**RECORDS PROVIDED**

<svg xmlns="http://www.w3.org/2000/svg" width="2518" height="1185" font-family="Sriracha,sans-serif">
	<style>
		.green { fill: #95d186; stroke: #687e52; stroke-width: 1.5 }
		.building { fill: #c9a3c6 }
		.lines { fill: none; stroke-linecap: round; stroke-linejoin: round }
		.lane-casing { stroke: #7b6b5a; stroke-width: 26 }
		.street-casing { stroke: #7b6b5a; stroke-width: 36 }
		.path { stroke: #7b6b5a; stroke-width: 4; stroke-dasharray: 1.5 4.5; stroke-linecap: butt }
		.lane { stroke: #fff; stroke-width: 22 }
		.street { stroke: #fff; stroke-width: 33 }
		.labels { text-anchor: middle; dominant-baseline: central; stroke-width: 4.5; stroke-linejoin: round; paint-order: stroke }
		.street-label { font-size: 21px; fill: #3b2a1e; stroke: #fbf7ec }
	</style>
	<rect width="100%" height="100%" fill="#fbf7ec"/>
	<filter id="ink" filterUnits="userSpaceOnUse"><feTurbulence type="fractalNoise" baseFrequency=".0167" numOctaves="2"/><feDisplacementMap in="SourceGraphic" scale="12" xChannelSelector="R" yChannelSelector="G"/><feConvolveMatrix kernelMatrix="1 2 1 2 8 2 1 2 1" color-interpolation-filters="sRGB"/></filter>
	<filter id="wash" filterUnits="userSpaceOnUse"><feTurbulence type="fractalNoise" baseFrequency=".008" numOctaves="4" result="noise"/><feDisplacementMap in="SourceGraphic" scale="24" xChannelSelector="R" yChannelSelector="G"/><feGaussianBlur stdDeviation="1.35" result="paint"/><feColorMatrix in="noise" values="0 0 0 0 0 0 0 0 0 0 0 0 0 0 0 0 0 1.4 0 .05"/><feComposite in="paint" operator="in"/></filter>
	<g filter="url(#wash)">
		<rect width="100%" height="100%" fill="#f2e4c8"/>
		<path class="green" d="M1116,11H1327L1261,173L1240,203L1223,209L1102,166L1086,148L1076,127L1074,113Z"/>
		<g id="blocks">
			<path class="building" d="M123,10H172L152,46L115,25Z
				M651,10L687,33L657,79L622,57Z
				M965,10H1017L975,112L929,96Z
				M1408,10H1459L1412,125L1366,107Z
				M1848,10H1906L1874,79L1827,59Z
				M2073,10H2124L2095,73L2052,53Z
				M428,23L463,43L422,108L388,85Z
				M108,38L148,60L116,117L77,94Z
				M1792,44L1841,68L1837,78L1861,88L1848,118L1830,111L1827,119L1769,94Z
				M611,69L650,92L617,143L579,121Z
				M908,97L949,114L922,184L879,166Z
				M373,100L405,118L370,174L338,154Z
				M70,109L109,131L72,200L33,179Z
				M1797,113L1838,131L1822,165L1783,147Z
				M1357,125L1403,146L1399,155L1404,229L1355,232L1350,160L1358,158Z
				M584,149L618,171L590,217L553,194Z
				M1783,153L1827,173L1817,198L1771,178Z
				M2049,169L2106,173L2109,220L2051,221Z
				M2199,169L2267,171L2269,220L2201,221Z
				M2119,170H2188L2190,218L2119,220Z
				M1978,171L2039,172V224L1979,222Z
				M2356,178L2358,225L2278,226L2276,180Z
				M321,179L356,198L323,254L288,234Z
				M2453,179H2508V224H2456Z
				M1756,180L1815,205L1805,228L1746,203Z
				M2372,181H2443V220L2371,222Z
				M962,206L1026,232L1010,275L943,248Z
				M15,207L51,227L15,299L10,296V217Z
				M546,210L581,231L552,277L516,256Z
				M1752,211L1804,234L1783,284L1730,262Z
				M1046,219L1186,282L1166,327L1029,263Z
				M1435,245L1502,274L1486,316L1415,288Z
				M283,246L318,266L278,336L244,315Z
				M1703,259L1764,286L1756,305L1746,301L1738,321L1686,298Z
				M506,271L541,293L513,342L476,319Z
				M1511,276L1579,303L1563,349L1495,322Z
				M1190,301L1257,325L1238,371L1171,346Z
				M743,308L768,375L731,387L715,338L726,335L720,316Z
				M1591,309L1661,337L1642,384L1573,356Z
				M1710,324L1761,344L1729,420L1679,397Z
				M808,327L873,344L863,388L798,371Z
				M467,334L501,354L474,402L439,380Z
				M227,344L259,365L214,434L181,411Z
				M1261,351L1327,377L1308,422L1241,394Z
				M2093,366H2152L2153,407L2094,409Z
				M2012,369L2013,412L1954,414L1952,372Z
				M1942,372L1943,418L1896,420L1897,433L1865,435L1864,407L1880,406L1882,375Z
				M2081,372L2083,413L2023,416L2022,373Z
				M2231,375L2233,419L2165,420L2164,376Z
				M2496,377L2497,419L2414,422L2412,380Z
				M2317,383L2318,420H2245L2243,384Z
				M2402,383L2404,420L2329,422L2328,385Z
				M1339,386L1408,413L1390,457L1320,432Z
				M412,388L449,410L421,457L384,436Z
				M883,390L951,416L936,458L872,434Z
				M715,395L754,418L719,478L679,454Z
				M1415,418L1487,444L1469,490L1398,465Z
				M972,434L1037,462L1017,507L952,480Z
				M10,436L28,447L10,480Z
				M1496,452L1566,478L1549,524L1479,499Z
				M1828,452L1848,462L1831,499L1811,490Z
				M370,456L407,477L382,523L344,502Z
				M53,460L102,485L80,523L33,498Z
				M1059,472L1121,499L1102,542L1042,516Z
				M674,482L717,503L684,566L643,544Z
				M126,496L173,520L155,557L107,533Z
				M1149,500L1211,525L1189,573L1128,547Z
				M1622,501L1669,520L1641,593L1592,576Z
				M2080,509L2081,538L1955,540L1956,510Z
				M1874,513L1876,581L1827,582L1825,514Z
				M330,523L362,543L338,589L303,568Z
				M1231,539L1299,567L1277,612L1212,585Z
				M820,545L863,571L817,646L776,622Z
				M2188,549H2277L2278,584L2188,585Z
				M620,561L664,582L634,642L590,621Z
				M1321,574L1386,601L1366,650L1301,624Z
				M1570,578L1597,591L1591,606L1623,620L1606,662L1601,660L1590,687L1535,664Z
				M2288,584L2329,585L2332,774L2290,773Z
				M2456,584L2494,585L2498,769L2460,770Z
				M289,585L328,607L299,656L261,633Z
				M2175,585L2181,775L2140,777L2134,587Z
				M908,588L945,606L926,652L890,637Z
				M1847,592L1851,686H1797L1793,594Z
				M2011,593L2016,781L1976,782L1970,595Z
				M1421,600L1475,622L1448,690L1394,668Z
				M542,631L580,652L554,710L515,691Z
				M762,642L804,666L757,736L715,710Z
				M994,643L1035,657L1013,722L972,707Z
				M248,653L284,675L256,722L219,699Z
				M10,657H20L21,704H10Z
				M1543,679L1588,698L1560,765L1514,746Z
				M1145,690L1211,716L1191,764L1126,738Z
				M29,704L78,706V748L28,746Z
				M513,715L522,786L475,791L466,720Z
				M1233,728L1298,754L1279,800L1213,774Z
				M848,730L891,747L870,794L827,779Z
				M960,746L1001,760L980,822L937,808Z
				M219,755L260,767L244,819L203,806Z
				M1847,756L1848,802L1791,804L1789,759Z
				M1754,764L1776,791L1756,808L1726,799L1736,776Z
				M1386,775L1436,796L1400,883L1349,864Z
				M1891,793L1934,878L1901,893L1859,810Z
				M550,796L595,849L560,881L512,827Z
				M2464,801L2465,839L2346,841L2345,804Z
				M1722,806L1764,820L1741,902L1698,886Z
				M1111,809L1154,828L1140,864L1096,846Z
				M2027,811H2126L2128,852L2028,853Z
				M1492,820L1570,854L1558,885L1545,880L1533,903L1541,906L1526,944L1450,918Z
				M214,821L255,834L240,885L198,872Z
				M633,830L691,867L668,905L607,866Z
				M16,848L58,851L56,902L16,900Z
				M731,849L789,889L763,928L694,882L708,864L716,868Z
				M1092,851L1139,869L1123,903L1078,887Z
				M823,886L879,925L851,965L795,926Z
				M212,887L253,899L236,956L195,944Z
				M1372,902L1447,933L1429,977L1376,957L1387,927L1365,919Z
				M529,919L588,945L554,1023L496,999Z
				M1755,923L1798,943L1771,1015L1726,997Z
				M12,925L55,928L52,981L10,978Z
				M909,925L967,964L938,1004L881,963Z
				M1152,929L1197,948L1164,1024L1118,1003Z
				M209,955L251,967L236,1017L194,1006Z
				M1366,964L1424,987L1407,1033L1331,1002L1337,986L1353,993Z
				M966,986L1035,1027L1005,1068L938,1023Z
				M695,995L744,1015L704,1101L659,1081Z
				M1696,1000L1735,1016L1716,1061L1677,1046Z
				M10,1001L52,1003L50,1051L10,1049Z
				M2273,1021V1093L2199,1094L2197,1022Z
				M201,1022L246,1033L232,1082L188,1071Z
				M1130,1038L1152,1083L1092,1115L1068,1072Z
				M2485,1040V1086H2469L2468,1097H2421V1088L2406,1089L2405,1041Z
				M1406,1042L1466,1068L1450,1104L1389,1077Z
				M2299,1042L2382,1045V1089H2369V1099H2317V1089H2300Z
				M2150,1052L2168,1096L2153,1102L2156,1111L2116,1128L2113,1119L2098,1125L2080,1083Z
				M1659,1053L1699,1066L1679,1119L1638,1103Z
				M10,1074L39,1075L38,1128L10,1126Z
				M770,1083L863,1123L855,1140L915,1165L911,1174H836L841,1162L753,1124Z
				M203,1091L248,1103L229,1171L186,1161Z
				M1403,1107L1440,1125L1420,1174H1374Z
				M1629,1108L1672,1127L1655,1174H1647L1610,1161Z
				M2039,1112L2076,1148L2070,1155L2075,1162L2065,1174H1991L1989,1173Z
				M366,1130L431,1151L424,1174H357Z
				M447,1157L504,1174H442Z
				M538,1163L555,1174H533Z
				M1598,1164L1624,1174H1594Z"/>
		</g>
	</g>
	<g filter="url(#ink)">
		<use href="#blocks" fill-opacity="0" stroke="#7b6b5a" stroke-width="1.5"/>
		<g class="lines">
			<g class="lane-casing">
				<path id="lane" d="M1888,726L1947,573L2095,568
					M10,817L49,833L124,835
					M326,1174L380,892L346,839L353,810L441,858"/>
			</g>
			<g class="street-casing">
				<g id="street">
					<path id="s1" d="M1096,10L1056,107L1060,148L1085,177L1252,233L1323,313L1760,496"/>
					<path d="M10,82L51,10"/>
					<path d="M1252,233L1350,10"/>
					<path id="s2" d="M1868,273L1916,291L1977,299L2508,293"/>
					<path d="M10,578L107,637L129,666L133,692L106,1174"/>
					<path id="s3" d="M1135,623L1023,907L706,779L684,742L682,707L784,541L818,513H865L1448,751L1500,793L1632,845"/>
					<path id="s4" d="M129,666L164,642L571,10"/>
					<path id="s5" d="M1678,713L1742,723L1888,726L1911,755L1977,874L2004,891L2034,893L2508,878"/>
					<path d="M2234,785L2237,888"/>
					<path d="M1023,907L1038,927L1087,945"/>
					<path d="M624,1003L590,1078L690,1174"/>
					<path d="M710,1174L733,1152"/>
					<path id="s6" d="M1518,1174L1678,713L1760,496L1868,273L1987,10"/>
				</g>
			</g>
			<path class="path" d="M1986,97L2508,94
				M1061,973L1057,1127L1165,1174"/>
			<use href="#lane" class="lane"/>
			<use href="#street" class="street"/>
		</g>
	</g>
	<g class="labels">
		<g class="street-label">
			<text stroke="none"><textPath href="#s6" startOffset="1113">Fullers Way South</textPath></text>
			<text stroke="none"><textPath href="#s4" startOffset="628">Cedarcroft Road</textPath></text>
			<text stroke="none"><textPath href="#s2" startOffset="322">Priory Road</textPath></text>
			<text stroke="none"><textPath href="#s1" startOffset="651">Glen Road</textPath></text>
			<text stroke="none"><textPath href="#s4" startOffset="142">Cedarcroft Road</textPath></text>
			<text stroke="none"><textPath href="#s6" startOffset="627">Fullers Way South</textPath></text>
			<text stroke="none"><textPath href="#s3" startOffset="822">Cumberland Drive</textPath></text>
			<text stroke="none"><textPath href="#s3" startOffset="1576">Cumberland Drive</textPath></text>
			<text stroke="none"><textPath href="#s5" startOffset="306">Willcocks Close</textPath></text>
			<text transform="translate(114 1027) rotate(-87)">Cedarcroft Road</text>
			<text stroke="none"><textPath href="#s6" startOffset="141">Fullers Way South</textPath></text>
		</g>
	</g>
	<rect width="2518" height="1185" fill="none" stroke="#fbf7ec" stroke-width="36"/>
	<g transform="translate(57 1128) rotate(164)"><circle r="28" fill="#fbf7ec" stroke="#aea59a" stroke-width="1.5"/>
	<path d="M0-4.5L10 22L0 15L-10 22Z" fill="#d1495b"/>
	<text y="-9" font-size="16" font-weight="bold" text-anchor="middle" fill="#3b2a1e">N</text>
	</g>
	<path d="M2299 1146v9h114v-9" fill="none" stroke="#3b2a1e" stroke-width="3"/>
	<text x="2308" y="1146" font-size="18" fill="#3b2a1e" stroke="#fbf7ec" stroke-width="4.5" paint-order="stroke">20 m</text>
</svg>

**REQUIREMENT**
Look through the entries and return every line where "feDisplacementMap" appears.

**TASK SOLUTION**
	<filter id="ink" filterUnits="userSpaceOnUse"><feTurbulence type="fractalNoise" baseFrequency=".0167" numOctaves="2"/><feDisplacementMap in="SourceGraphic" scale="12" xChannelSelector="R" yChannelSelector="G"/><feConvolveMatrix kernelMatrix="1 2 1 2 8 2 1 2 1" color-interpolation-filters="sRGB"/></filter>
	<filter id="wash" filterUnits="userSpaceOnUse"><feTurbulence type="fractalNoise" baseFrequency=".008" numOctaves="4" result="noise"/><feDisplacementMap in="SourceGraphic" scale="24" xChannelSelector="R" yChannelSelector="G"/><feGaussianBlur stdDeviation="1.35" result="paint"/><feColorMatrix in="noise" values="0 0 0 0 0 0 0 0 0 0 0 0 0 0 0 0 0 1.4 0 .05"/><feComposite in="paint" operator="in"/></filter>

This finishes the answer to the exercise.